Dehydrocostus lactone and costunolide, isolated from the essential oils of the roots of S. costus, strongly support the theory that S. costus could be an effective larvicidal plant, as they exhibit strong larvicidal activity against Ae. albopictus with LC50 values of 2.34 and 3.26 μg/mL, respectively10. In addition, An. stephensi and Ae. aegypti larvae were found to be more susceptible to plant extracts than other mosquito species, since the methanol extract of Terminalia chebula was more effective against An. stephensi (LC50 = 87.13 ppm) and Ae. Aegypti (LC50 = 93.24 ppm) than Cx. Quinquefasciatus (LC50 = 111.98 ppm)11. Additionally, Ramya et al12observed the highest larval mortality from the ethyl acetate fraction of a leaf extract of Catharanthus roseus, followed by the methanol fraction against the I, II, III, IV, V, and VI instar larvae of Helicoverpa armigera. Similar to our results, among the different extracts tested, the methanol extract of the roots of R. cordifolia was more potent against Cx. quinquefasciatus, with LC50 and LC90 values of 95.69 and 347.96 mg/L, respectively13. Moreover, the methanol extract of Andrographis echioides had a higher toxicity against Ae. Aegypti (LC50 = 93.00 and LC90 = 83.06 ppm) than against Cx. quinquefasciatus (LC90 = 171.81 and LC90 = 171.76 ppm)14.
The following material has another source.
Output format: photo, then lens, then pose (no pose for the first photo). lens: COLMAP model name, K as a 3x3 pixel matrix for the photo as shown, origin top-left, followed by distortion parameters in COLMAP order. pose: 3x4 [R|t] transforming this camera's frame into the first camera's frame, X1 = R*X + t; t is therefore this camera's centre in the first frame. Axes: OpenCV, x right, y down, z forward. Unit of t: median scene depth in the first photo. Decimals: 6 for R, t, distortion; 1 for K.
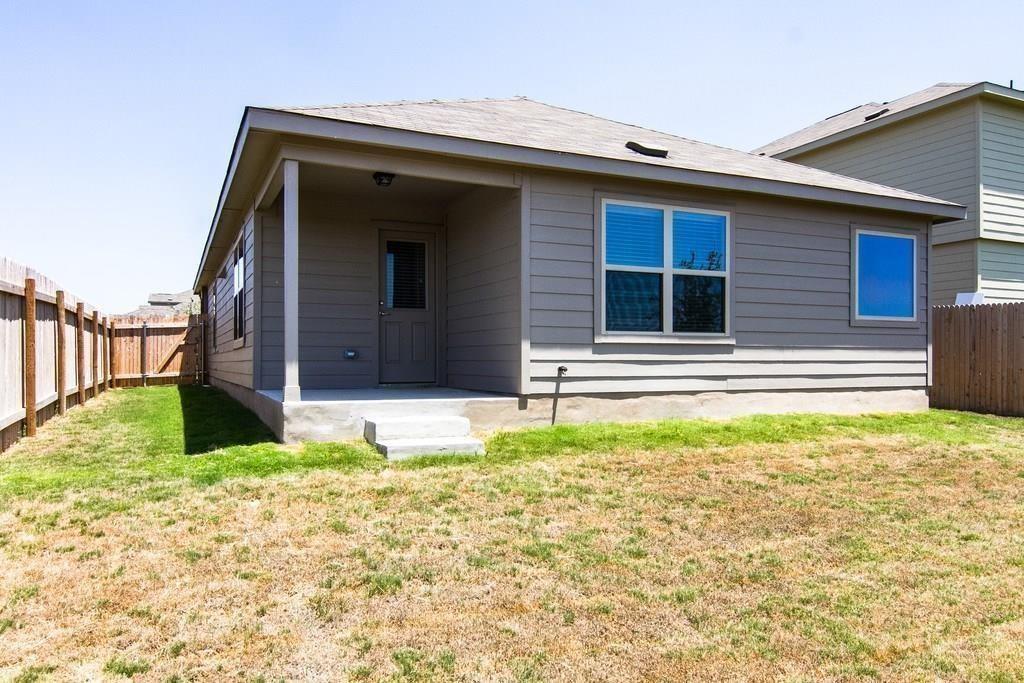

Likewise, the petroleum ether extract of the leaves of Ruta graveolens showed the highest larvicidal activity against An. stephensi, having an LC50 value of 31.89 µg/mL and LC90 value of 66.96 µg/mL, while it had an LC50 value of 66.96 µg/mL against Ae. aegypti after 24 h of exposure15. In another study, the larvicidal efficacy of the ethanol, acetone, and petroleum ether extracts of the leaves of Tribulus terrestris were studied against 3rd instar larvae of Ae. aegypti. Among the other tested extracts, the petroleum ether extract was found to be the most effective, with an LC50 value of 64.6 ppm16.
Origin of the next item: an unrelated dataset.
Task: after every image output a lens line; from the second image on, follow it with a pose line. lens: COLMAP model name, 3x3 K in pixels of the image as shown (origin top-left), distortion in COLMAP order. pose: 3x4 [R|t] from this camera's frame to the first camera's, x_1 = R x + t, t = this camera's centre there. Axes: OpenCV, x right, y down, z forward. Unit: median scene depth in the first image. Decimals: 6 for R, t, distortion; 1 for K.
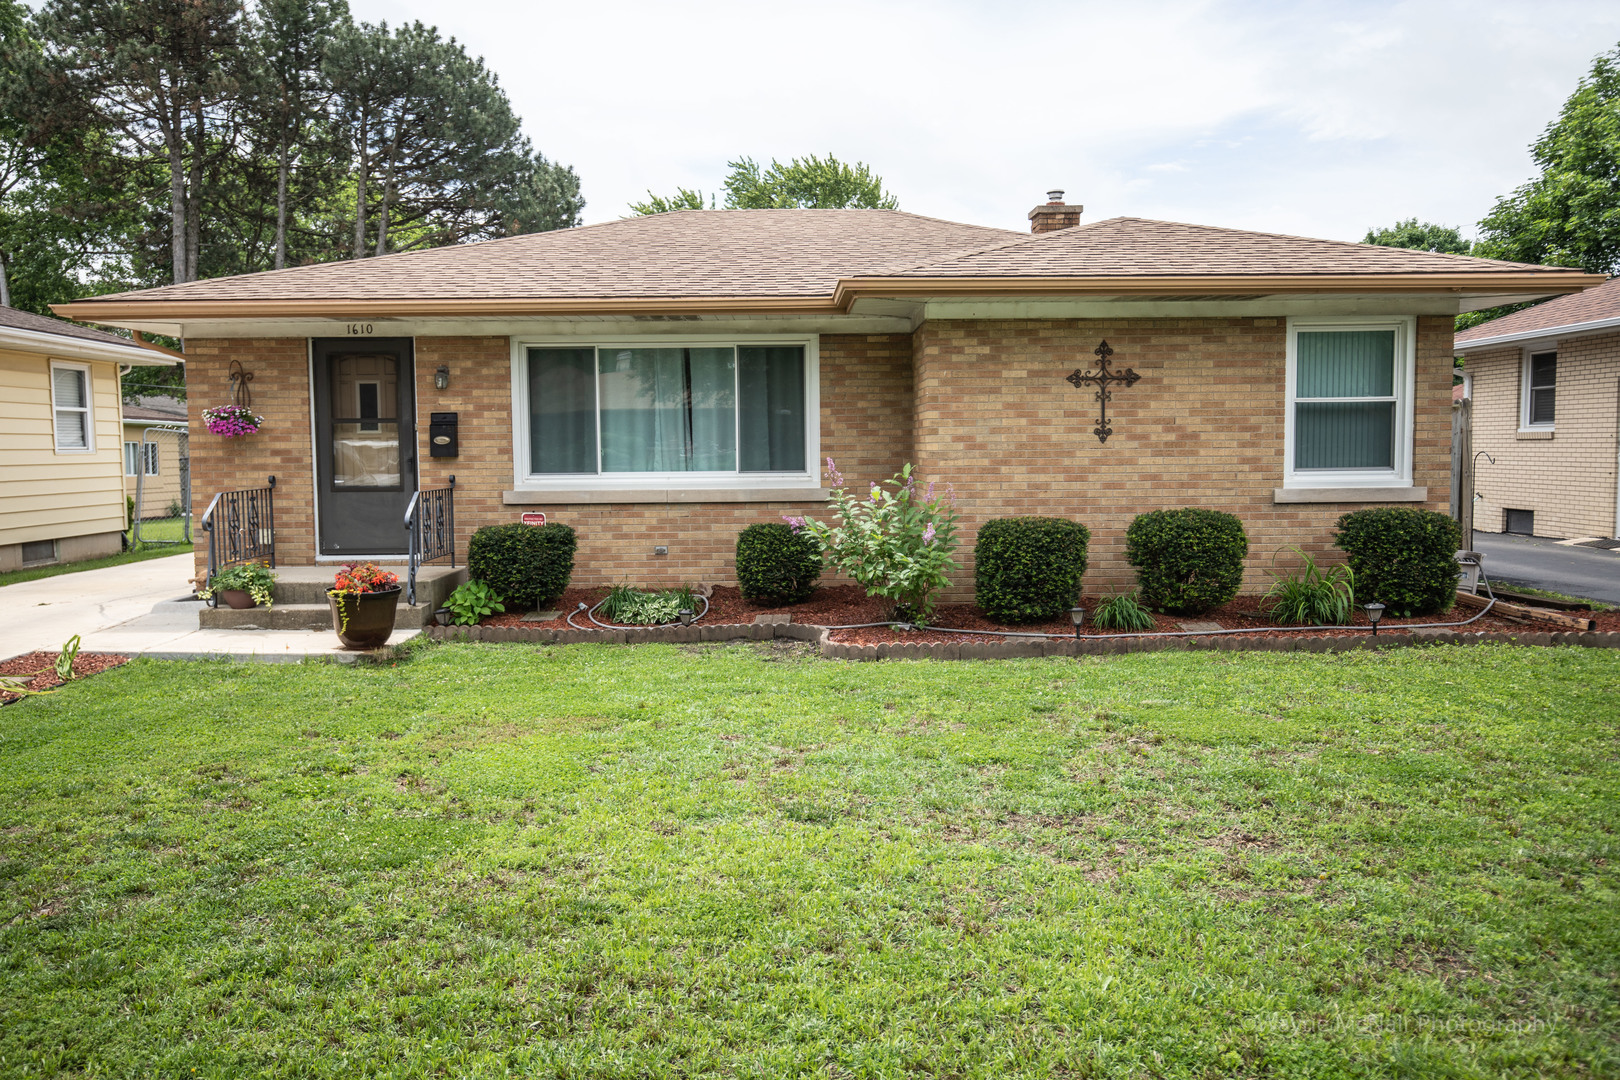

The present work demonstrates that S. costus could be considered as a novel and effective source for use in vector control programs because of its biocidic effect against the larval stages of An. stephensi, Ae. aegypti, and Cx. quinquefasciatus at low concentrations. The compound(s) responsible for the larvicidal activity should be isolated from the methanol extract of the roots of S. costus through bioassay-guided fractionation, which is under way in our laboratory.